An Image tag can be either the tag you supplied in the --tag parameter for docker build or the image hash you received when the image was build (ded in the above example). The physical host path depends on the system you are running. If in doubt, see Setting up Docker. In our example image with default Windows installation of Docker, this would be:

docker run --volume=/c/Users/ondre/data/:/data/ test

Where the contents of the sample data folder are put in the user’s home directory. If you have set everything correctly, you should see All done; and a destination.csv file will appear in the data/out/tables/ folder.

Step 5.1 – Debugging

Chances are, that you received an ugly error or warning. In that case, you might want to check out the contents of the image; specifically, if all the files are where you expect them to be – see debugging.

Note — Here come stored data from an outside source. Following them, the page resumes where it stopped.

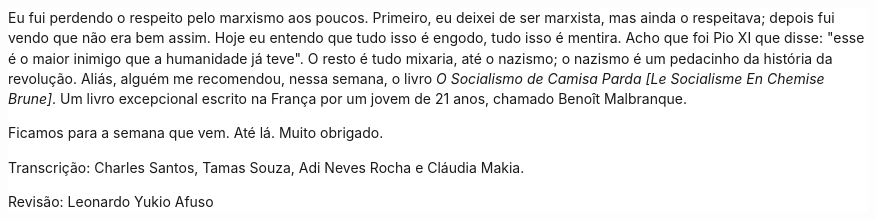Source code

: Eu fui perdendo o respeito pelo marxismo aos poucos. Primeiro, eu deixei de ser marxista, mas ainda o respeitava; depois fui vendo que não era bem assim. Hoje eu entendo que tudo isso é engodo, tudo isso é mentira. Acho que foi Pio XI que disse: "esse é o maior inimigo que a humanidade já teve". O resto é tudo mixaria, até o nazismo; o nazismo é um pedacinho da história da revolução. Aliás, alguém me recomendou, nessa semana, o livro *O Socialismo de Camisa Parda \[Le Socialisme En Chemise Brune\]*. Um livro excepcional escrito na França por um jovem de 21 anos, chamado Benoît Malbranque.

Ficamos para a semana que vem. Até lá. Muito obrigado.

Transcrição: Charles Santos, Tamas Souza, Adi Neves Rocha e Cláudia Makia.

Revisão: Leonardo Yukio Afuso

[^1]: *The Sociology of Philosophies: A Global Theory of Intellectual Change*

To work with the application container interactively, use the following command:

docker run --volume=physicalhostpath:/data/ -i -t --entrypoint=/bin/bash imageTag

For instance:

docker run --volume=/c/Users/JohnDoe/data:/data/ -i -t --entrypoint=/bin/bash test

You can then inspect the container contents: ‘ls /data/’. For more details, see Howto.

Step 6 – Deployment

It is best to use a Docker registry and set up automated builds for deployment. To be usable in KBC, the image must be available in one of the supported registries (Dockerhub, Quay) or AWS ECR. We support both public and private images. AWS ECR supports only private images and we will host your image and prodvide you with push credentials. Contact us at support@keboola.com to obtain AWS ECR credentials for your image.

To deploy the application to production, it must first be registered. Once the application is registered with us, we will automatically pull the image and make it available in production. There are two modes for deployment:

  • automatic: use the latest or master tags on the Docker Image. If you commit a new code to your application repository and [(automatically) rebuild] the image, the next time your application is run, it will be updated to the latest version.
  • manual: use Semantic versioning versioning tags on your Docker Images. Let us know when you want to change the image tag to a new version.

There is no need to specify the deployment mode; it is fully determined by the type of tags you use. At the beginning, it is probably more straightforward to work in the automatic mode because your deployment is fully automated and requires no interaction with us. Once the application gets more mature, you should probably switch to manual versioning and perhaps notify your users about any modifications.